**Passage provided:**

= Beginning of Section =

Romano Mattè

Personal information
- Full name: Romano Mattè
- Date of birth: 17 January 1939 (age 86)
- Place of birth: Italy

Managerial career
- Years: Team
- 1964–1966: Folgore Verona (youth)
- Vicenza Calcio (youth and assistant)
- 1969–1971: Associazione Calcio Audace (it)
- Trento
- Bolzano
- 1971–1972: Alense
- 1971–1973: Oltrisarco
- 1974–1975: Legnago Salus
- 1975–1976: Sant'Angelo
- 1976: Seregno
- 1977: Calcio Padova
- 1978: U.S. Alessandria Calcio 1912
- 1978–1979: Treviso
- 1979–1980: Piacenza
- 1980–1981: Avellino (preparer)
- 1981–1982: Salernitana
- 1982–1983: Ternana
- 1983–1984: Siena
- 1985: A.S.D. Francavilla
- 1986: Benevento
- 1986–1988: Livorno
- 1989–1990: Teramo
- 1990–1991: Riccione
- 1992: A.C. Cuneo 1905
- Indonesia youth
- 1993–1996: Indonesia
- 2000–2001: Mali

= Romano Mattè =

Italian football educator (born 1939)

Romano Mattè (born 17 January 1939) is an Italian football educator who led the Mali national team from 2000 to 2001. Besides Italy, he managed in Indonesia and Mali.

= End of Section =

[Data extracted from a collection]
= Beginning of Section =

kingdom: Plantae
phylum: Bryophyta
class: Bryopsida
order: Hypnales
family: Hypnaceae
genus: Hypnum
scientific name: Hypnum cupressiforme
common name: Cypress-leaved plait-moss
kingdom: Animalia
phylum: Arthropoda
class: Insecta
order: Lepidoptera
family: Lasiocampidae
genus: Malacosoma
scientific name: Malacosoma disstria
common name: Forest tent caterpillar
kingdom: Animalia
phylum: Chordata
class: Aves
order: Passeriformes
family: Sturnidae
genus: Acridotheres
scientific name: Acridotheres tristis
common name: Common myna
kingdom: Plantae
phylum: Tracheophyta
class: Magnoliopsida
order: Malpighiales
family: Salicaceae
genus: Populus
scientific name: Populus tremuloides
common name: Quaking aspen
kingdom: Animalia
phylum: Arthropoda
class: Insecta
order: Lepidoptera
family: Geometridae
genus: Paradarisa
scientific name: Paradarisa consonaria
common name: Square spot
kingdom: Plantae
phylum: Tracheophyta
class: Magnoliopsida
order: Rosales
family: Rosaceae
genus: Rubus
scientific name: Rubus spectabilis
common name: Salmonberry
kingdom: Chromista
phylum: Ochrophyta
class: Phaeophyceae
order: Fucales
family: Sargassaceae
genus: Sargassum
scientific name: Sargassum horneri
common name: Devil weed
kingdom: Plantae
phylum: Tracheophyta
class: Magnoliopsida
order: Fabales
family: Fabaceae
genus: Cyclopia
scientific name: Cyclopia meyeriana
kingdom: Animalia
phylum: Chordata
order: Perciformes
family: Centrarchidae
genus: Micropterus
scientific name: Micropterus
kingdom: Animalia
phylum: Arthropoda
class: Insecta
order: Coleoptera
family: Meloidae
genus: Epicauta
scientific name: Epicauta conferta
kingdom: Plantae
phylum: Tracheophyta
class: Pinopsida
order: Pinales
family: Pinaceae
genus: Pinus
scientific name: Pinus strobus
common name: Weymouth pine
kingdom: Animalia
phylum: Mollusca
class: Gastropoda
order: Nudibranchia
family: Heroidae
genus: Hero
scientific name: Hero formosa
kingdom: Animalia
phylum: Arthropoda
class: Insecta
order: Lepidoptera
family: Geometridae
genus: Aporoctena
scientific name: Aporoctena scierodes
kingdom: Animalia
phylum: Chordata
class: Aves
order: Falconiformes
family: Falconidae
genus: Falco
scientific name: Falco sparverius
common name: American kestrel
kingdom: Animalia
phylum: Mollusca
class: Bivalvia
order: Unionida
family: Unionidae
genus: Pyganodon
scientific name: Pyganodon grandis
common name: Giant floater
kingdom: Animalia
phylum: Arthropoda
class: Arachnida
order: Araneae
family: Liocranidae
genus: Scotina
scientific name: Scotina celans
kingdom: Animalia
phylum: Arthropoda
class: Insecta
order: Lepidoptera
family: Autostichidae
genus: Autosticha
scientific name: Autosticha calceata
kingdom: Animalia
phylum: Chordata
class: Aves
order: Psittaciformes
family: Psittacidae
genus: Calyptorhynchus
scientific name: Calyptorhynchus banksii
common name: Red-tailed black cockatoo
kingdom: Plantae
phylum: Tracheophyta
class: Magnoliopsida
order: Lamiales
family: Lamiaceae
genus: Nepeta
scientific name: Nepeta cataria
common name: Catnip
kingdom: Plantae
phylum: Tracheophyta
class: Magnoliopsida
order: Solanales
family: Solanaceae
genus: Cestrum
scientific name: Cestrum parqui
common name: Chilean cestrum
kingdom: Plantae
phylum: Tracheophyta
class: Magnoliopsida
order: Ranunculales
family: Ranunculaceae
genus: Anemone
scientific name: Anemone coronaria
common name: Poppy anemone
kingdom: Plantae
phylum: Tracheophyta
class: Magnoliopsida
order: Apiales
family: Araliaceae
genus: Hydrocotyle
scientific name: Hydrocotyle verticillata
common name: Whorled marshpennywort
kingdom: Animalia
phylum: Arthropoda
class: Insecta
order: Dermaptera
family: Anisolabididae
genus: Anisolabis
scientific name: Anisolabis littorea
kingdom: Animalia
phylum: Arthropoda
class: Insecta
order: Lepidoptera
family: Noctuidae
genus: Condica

= End of Section =

**Exercise requirements:**
1: Rewrite the part of the Romano Mattè profile starting at "Italian football educator (born" and ending at "Indonesia and Mali.", replacing "football educator" with "football coach".
2: According to the Romano Mattè profile, which national team did he lead from 2000 to 2001?
3: Continue the profile of Romano Mattè from the point where it stops.

**Answers given:**
1:
Italian football coach (born 1939)

Romano Mattè (born 17 January 1939) is an Italian football coach who led the Mali national team from 2000 to 2001. Besides Italy, he managed in Indonesia and Mali.

2: He led the Mali national team.

3:
==Career==

===Indonesia===
Mattè was born in Italy. He was called to Indonesia to direct the Under-18, Under-21, and pre-Olympic selections in the 1990s on a deal between Sampdoria and the Football Association of Indonesia, Matte was in charge of the Garuda for the 1995 Southeast Asian Games, calling up youngsters such as Kurniawan Dwi Yulianto and Kurnia Sandy who later went to Sampdoria through Matte. Assisted by Danurwindo as well as Harry Tjong, the retiree was said to have been paid around 17 million Indonesian rupiahs each month. Recalling his experience there, he admired the locals respect for him and their humility.

===Mali===
Introduced as Mali Mali national team coach in summer 2000, the Italian stated that football there used to be intertwined with superstition and that clubs had their own witch doctors, appreciating the passion for the sport in the country as well. However, his time there ended early in 2001 and he watched Les Aigles get the better of South Africa 2–0 before going to Italy.